RfC for language feature: rvalue struct
FeepingCreature
feepingcreature at gmail.com
Wed Jan 25 16:23:51 UTC 2023
Before I take on the effort of writing up and submitting a DIP,
let me solicit feedback and see if anyone can see a reason why
this idea is dumb and doesn't work.
tl;dr: `immutable struct` was a mistake: it's too weak. `rvalue
struct` is what we really want.
# aside: what are lvalues and rvalues
lvalue: an expression that has an address.
rvalue: an expression that does not.
The names come from `a = b`: an "lvalue" (left value) is a thing
that can appear on the left of the equals sign, an "rvalue"
(right value) may only appear on the right.
Example: `int a` is an lvalue. `5` is an rvalue. You can write `a
= 5` but not `5 = a`.
# rvalue struct
This is a summary of an idea from my DConf talk
https://www.youtube.com/watch?v=eGX_fxlig8I
I'm writing it up because I'm noticing that the `immutable` bugs
are neverending and the workarounds are an endless hole into
which effort and nerves are thrown to no perceivable change.
What is it? Take this struct
```
rvalue struct S
{
int a;
int[] b;
}
```
Two rules:
1. A `rvalue` struct has `immutable` fields.

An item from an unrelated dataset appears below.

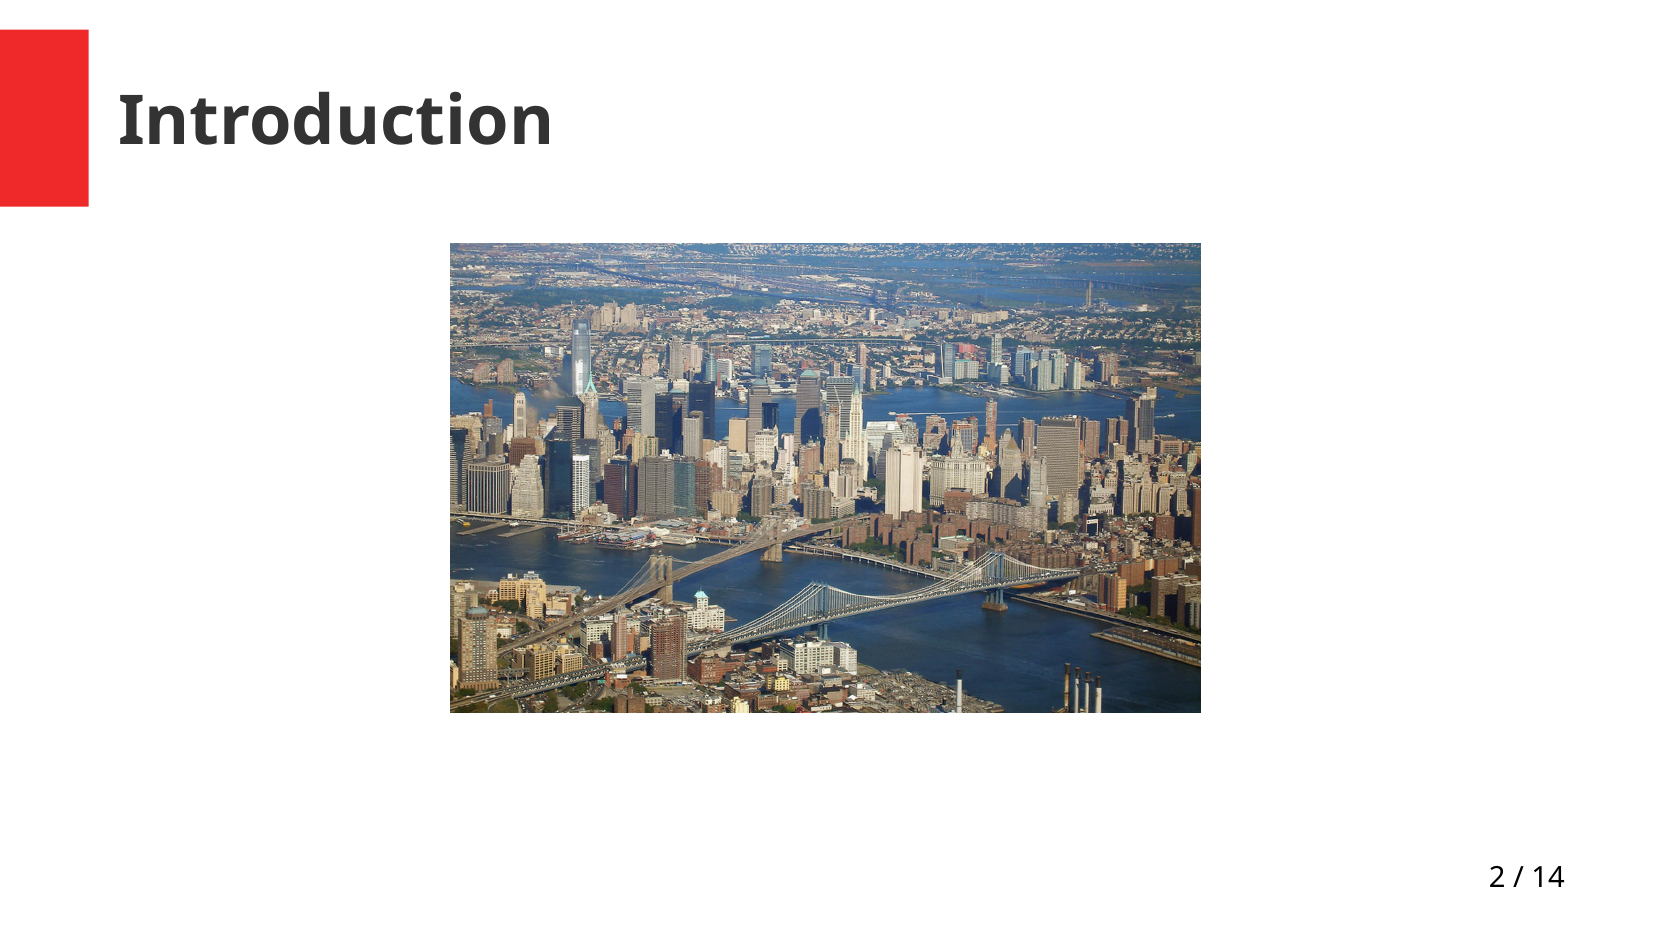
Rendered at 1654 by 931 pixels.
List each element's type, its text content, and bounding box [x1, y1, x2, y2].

picture [450, 243, 1201, 713]
title Introduction [118, 29, 1595, 207]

`typeof(s)` is `S`, but `typeof(s.b)` is `immutable int[]`.
2. Any symbol that would be an lvalue to *a field of `S`* is
instead an rvalue.
That's it.
What is the effect of this?
This works:
```
S foo(S s) {
S value = S.init;
value = s;
*&value = s;
return s;
}
```
This does not:
```
S s;
s.a = 5;
&s.a
((ref int i) {})(s.a);
```
Note that you can overwrite `value` all you want. You can take
the address of `value`. It's not immutable. But its fields are
immutable. Isn't that a problem? No: because its fields *don't
exist.* They're rvalues. You can't address them, you can't
reference them. You can never observe a constness violation on
them, because you can only observe them as rvalues. `s.a` is
effectively an accessor.
# What's the use?
D libraries like to behave like they can declare variables and
assign values to them. (Oh, to live in such innocence!) This is
all over Phobos, Dub, etc. `immutable struct` frustrates this
belief. Because you could always take the address of a field,
which would be `immutable T*`, you could see the value changing
when you overwrite the variable - a constness violation.

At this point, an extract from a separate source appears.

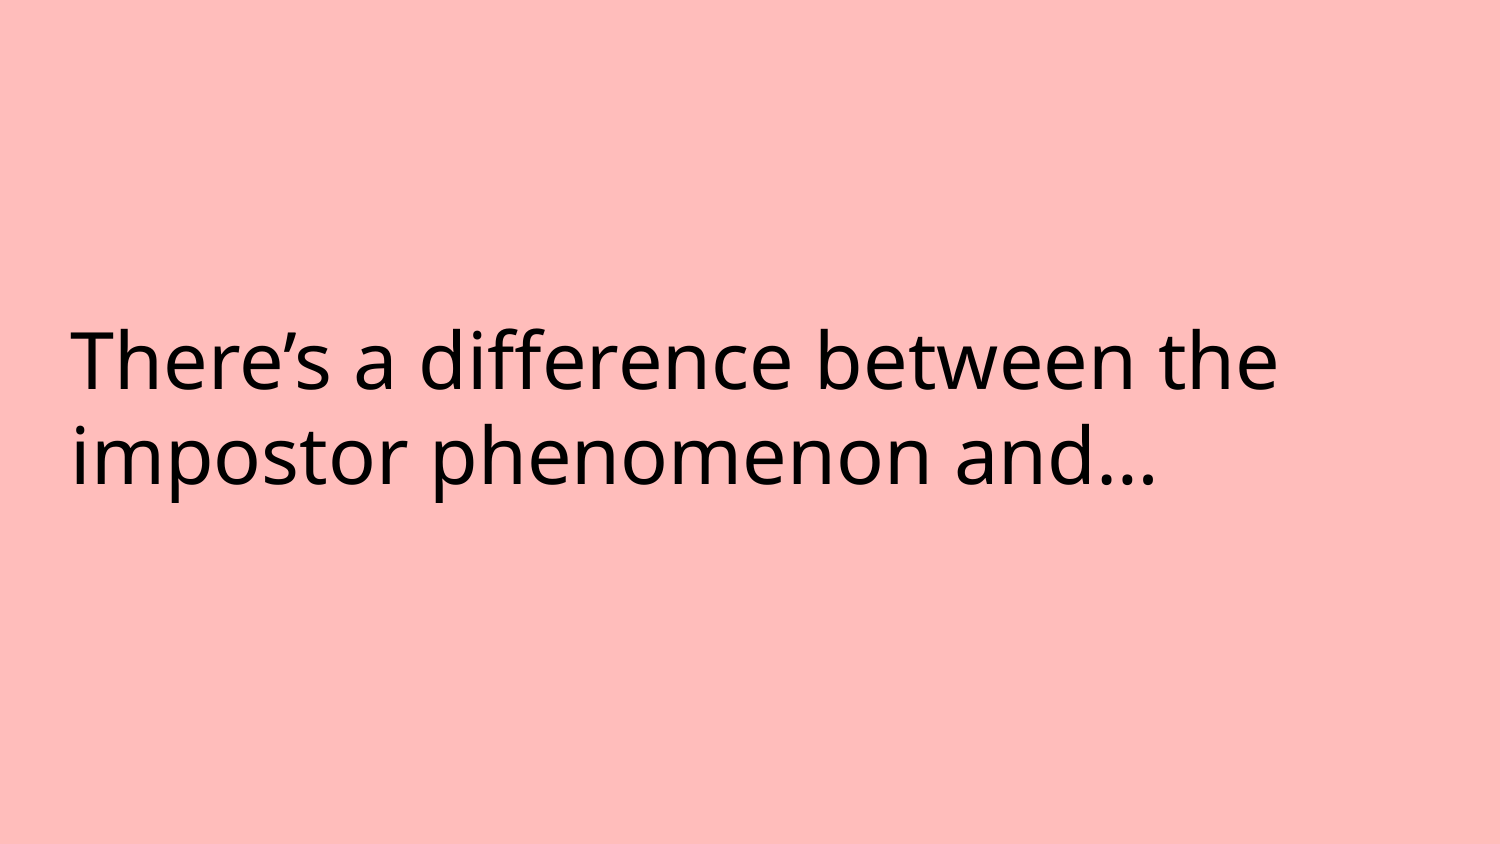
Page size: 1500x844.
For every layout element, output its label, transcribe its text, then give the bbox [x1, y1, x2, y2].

title There’s a difference between the impostor phenomenon and… [70, 309, 1416, 422]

`immutable` solves this by preventing you from modifying the
memory of the field while the pointer lives. This largely doesn't
work, because people don't test with `immutable struct` in the
first place. If an `rvalue struct` is used, the naive code works
as before, but the type gets the correctness benefits of
immutable: you can only construct a new value through the
constructor.
# Corporate Motivation
Some details about Funkwerk, fresh off `wc -l`: In the modern
part of our codebase, we have 648 domain structs, out of which
278 are `immutable struct`, and at least another 129 are good
candidates to make immutable. In those 113kloc, we have **no**
pointers to struct fields. None. `immutable struct` puts on the
language, on library developers and on end users, immense
difficulty and effort to protect a usecase that isn't useful.